TEXT UNDER STUDY -

------

Okay...I know it's been a long time and I apologize about that.  I'll try to do better.

I had planned to so something along the lines of the technical aspects of weight training.  Like; what exercises to do, which ones are helpful and which are not, how much to actually lift, and a bunch of other stuff that may be helpful to somebody just starting out at a gym.

But I'm running across friends who, though very passionate about their goals of losing weight and getting fit, are (I think) going about it in the wrong way.  They may in fact be sabotaging their efforts, causing them to become discouraged and give up.  I've seen it happen all the time.

One thing that really irks me is the tendency to look at Obesity as a Disease and overeating as an addiction.
  
Neither of those are either of them. 

First look at this idea that obesity is a disease.  Obesity CAUSES disease.  Carrying around a lot of adipose tissue (fat), especially around the organs (the belly) has a direct correlation to heart disease, stroke, high blood pressure, diabetes, some forms of cancer, and a host of physical ailments that can drastically reduce the quality and span of a life.  Obesity has pulled way ahead of smoking as the number one cause of preventable death in this country.

------

SOURCE MATERIAL -

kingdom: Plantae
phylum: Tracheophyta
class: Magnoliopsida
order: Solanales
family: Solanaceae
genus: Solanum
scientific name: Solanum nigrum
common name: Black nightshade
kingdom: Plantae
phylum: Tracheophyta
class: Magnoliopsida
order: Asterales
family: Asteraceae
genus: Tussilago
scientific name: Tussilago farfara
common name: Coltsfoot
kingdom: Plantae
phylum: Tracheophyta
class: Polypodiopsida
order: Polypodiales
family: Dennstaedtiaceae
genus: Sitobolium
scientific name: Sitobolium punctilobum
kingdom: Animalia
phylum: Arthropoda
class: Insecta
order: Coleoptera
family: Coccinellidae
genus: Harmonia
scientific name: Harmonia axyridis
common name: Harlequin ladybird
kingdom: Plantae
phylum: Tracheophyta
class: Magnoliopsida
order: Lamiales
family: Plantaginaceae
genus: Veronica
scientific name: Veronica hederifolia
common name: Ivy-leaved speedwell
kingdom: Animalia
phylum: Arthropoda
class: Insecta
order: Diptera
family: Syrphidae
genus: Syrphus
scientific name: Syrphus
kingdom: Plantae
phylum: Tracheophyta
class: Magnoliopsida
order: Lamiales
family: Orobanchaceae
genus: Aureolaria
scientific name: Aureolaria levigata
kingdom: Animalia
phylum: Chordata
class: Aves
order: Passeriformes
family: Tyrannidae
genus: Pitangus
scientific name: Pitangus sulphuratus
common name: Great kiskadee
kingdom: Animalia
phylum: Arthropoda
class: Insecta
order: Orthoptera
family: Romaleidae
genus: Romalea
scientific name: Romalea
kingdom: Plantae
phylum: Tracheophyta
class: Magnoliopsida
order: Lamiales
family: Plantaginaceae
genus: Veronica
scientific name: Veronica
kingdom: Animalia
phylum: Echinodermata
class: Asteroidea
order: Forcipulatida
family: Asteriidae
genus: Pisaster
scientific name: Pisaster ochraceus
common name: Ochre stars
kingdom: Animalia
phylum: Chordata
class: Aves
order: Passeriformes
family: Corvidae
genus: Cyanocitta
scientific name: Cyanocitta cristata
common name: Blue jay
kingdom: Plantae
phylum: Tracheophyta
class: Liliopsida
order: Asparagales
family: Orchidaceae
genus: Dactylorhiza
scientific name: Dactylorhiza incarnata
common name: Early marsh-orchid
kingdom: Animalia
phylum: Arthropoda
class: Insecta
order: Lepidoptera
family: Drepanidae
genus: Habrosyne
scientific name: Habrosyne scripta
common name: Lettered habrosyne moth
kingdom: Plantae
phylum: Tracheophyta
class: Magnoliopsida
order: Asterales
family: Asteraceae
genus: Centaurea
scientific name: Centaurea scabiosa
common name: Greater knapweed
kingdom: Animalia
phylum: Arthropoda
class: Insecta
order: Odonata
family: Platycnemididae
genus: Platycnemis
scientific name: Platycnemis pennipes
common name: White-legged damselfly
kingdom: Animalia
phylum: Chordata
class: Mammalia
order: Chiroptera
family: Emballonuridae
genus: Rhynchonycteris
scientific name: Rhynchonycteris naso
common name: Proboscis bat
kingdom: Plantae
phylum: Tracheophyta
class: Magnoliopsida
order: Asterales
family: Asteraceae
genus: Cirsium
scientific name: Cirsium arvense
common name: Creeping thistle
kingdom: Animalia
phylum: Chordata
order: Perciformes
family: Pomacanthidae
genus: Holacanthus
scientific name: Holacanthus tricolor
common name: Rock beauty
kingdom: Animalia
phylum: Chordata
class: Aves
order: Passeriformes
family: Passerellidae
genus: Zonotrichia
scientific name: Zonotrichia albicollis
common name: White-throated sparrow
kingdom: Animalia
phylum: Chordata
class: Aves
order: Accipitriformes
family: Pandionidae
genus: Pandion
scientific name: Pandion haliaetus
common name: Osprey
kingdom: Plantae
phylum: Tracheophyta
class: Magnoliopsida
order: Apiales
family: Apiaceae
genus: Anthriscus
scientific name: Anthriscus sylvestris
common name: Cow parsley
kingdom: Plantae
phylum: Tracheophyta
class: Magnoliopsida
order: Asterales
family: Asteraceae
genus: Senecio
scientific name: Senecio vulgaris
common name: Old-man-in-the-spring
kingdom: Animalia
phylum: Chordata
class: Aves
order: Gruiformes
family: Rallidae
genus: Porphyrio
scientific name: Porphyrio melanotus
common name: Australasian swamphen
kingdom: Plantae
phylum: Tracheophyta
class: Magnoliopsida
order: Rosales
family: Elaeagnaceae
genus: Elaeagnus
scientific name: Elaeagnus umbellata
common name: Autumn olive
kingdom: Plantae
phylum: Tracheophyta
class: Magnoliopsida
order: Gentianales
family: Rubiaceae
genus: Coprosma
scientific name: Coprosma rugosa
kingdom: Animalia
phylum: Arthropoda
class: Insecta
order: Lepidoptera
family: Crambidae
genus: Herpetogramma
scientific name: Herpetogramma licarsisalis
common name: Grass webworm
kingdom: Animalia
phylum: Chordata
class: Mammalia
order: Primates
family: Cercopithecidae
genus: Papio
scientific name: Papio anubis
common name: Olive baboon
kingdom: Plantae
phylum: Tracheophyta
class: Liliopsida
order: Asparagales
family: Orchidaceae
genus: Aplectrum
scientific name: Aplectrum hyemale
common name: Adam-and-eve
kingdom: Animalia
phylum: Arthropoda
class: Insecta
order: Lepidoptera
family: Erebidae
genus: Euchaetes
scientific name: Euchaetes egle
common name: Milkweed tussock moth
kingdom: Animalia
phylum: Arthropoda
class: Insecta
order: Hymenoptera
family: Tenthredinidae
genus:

------

PROBLEM A -
In the post on obesity and weight loss, why does the writer set aside the planned piece on the technical side of weight training?
PROBLEM B -
List every illness that the post on obesity and weight loss says is directly linked to carrying a lot of fat.

EXERCISE ANSWER A -
The writer has been meeting friends who are eager to lose weight and get fit but seem to be going about it the wrong way. The writer thinks they may be undermining their own efforts, which leads them to get discouraged and quit.

EXERCISE ANSWER B -
- Heart disease
- Stroke
- High blood pressure
- Diabetes
- Some forms of cancer